I had a bunch of tomatoes from the garden that were threatening to go bad, so Sunday I figured it was time to make something with them.
Last year I canned them (halved, not whole), but I decided I should make sauce this time. It would be nice to just open a can and heat it up for dinner.
I started off by blanching the tomatoes so I could peel them easily.
Get a large pot (you can see we're using our crab pot) and fill it with water. Bring it to a boil.
Once the water boils, add some tomatoes and let them stay in the water for 30-60 seconds (as recommended by the Ball Blue Book of Preserving-a must have in any kitchen). I actually only like mine to stay in the water for a maximum of 30 seconds. The longer they stay in, the mushier they get.
When they're ready to come out, immediately put them in COLD water to stop the cooking.
After they cool, they're ready for peeling and coring. I like to de-seed mine too, because I really don't care for the seeds, especially in sauce.
There's a secret to de-seeding them though. Roma tomatoes are usually slightly oval on top. You want to cut it lengthwise so the knife goes through the longer side of the oval. In this picture, I would make the cut horizonally, not vertically.
When you do it right, the seeds are exposed and easy to get out. If you do it the wrong way, it's no big deal, it's just a little harder to get the seeds out without mashing the tomato.
Get the seeds out and cut out the core (stem part) at the top. Go ahead and skin them now. The skin should peel off easily in one piece.
You're left with halves of seed and peel free tomatoes.
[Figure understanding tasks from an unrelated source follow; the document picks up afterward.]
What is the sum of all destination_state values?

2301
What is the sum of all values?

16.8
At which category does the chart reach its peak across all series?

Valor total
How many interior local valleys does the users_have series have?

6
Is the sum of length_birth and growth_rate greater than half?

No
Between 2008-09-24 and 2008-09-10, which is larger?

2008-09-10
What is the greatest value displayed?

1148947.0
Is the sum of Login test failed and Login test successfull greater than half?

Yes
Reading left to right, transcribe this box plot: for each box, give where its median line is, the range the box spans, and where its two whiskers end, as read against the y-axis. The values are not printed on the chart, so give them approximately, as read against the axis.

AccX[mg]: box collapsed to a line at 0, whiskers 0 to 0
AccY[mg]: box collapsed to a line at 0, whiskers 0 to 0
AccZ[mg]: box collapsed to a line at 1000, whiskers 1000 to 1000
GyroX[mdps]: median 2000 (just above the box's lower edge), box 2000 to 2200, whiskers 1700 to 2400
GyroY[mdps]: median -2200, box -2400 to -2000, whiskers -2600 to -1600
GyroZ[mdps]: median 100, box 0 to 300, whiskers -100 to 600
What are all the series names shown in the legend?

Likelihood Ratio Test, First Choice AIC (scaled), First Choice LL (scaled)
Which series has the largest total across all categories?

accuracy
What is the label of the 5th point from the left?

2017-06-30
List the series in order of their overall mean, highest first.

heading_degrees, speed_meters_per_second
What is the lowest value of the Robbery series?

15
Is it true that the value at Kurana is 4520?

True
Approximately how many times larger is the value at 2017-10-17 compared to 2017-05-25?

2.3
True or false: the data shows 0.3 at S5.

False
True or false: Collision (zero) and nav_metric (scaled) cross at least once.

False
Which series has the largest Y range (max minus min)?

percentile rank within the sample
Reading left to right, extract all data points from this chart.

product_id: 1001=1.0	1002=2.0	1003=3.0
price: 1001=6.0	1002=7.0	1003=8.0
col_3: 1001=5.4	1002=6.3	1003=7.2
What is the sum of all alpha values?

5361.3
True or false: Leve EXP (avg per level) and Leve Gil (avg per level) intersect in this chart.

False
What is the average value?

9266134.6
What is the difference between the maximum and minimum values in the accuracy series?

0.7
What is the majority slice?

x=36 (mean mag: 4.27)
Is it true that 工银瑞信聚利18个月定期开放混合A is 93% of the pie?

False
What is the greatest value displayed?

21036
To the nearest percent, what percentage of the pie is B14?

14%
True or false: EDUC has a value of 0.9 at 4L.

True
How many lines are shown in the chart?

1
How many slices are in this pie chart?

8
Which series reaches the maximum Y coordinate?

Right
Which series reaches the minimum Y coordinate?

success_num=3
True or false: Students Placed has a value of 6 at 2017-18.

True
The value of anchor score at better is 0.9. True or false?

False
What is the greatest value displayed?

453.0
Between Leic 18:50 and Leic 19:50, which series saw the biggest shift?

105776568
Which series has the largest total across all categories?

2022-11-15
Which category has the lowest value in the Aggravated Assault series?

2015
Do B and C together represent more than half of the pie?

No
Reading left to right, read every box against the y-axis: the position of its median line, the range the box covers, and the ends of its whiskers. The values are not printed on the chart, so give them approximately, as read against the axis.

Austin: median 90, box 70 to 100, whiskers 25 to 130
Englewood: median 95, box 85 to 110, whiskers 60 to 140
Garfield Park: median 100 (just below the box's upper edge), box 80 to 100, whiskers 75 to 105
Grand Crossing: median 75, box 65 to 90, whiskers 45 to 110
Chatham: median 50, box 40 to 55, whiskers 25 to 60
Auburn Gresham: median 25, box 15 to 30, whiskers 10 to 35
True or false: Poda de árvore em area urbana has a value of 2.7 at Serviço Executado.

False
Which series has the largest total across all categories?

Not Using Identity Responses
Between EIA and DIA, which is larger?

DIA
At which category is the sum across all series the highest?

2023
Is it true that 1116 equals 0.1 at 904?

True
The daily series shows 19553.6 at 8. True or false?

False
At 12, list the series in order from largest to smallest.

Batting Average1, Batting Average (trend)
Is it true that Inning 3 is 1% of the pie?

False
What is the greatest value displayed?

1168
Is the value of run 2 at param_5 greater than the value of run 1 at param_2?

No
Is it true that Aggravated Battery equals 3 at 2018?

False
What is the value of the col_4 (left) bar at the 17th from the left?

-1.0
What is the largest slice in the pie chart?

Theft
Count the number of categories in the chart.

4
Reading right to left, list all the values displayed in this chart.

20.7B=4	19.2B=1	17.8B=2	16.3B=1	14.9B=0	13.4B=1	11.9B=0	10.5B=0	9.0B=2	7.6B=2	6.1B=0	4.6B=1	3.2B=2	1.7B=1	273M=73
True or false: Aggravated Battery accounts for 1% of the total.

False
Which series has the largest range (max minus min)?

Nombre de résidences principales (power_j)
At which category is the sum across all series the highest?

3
Put them in a large pot. Usually they're juicy enough to not add water, but it won't hurt to add just a bit of water to keep them from burning. Turn the heat on low and let them simmer. And simmer. And simmer. Mine simmered for a few hours at least.
Once the tomatoes cook down pretty well, add what you like to make a sauce. I sauteed onions and garlic to add to mine. I also added oregano, Italian seasoning, salt, pepper, and sugar. Sugar keeps it from being too acidic. I should have added mushrooms, but I didn't have any.
Let the sauce simmer for a while until you're happy with it. Unfortunately, mine only made 2 quarts of sauce. If I had made more, I would have canned it. I didn't feel like going through all the hassle for 2 measly quarts.
I also made some zucchini bread. Yum.
And my coworker gave me some new potatoes. Blue ones! I decided I wanted to make homemade chips with them!
I used my new mandolin type slicer. Be sure to always use the guard because these babies are sharp!
Don't those blue potatoes look so neat?
I sliced them thinly and added them to a pot of hot oil. They fried for few minutes. After they're done, just take them out and put them on a plate with paper towels (or brown paper bags) so they can drain some of that oil. And salt them pretty quickly!
Here they are. Some are more crisp than others. They were pretty tasty though!